◆ **EXERCISE DETAILS**
All of the listing should be transcribed exactly.

======== DATA SECTION

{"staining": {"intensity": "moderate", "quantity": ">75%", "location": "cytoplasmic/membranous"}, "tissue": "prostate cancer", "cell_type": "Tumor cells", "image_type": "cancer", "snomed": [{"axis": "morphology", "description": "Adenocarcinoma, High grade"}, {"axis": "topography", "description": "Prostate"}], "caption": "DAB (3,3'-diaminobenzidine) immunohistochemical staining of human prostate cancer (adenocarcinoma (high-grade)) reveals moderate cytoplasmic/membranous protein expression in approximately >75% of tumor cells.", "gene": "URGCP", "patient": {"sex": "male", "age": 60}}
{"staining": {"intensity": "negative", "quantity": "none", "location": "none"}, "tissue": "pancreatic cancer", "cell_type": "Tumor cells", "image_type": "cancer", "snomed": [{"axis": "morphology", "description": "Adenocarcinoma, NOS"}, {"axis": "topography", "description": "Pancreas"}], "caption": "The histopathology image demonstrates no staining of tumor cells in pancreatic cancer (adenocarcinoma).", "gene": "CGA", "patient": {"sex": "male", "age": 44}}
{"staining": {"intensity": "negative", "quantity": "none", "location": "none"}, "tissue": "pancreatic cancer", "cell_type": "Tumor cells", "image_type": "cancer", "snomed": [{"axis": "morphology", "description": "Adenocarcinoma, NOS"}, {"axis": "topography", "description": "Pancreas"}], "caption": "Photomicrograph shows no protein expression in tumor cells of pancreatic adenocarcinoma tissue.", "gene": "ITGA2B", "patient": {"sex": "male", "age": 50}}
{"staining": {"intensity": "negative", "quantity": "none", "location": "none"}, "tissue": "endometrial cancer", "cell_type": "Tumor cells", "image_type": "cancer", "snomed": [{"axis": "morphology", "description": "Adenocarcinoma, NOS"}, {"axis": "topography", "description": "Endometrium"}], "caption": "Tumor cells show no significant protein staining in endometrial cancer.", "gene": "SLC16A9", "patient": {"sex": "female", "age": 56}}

================

◆ **WRITTEN ANSWER**
{"staining": {"intensity": "moderate", "quantity": ">75%", "location": "cytoplasmic/membranous"}, "tissue": "prostate cancer", "cell_type": "Tumor cells", "image_type": "cancer", "snomed": [{"axis": "morphology", "description": "Adenocarcinoma, High grade"}, {"axis": "topography", "description": "Prostate"}], "caption": "DAB (3,3'-diaminobenzidine) immunohistochemical staining of human prostate cancer (adenocarcinoma (high-grade)) reveals moderate cytoplasmic/membranous protein expression in approximately >75% of tumor cells.", "gene": "URGCP", "patient": {"sex": "male", "age": 60}}
{"staining": {"intensity": "negative", "quantity": "none", "location": "none"}, "tissue": "pancreatic cancer", "cell_type": "Tumor cells", "image_type": "cancer", "snomed": [{"axis": "morphology", "description": "Adenocarcinoma, NOS"}, {"axis": "topography", "description": "Pancreas"}], "caption": "The histopathology image demonstrates no staining of tumor cells in pancreatic cancer (adenocarcinoma).", "gene": "CGA", "patient": {"sex": "male", "age": 44}}
{"staining": {"intensity": "negative", "quantity": "none", "location": "none"}, "tissue": "pancreatic cancer", "cell_type": "Tumor cells", "image_type": "cancer", "snomed": [{"axis": "morphology", "description": "Adenocarcinoma, NOS"}, {"axis": "topography", "description": "Pancreas"}], "caption": "Photomicrograph shows no protein expression in tumor cells of pancreatic adenocarcinoma tissue.", "gene": "ITGA2B", "patient": {"sex": "male", "age": 50}}
{"staining": {"intensity": "negative", "quantity": "none", "location": "none"}, "tissue": "endometrial cancer", "cell_type": "Tumor cells", "image_type": "cancer", "snomed": [{"axis": "morphology", "description": "Adenocarcinoma, NOS"}, {"axis": "topography", "description": "Endometrium"}], "caption": "Tumor cells show no significant protein staining in endometrial cancer.", "gene": "SLC16A9", "patient": {"sex": "female", "age": 56}}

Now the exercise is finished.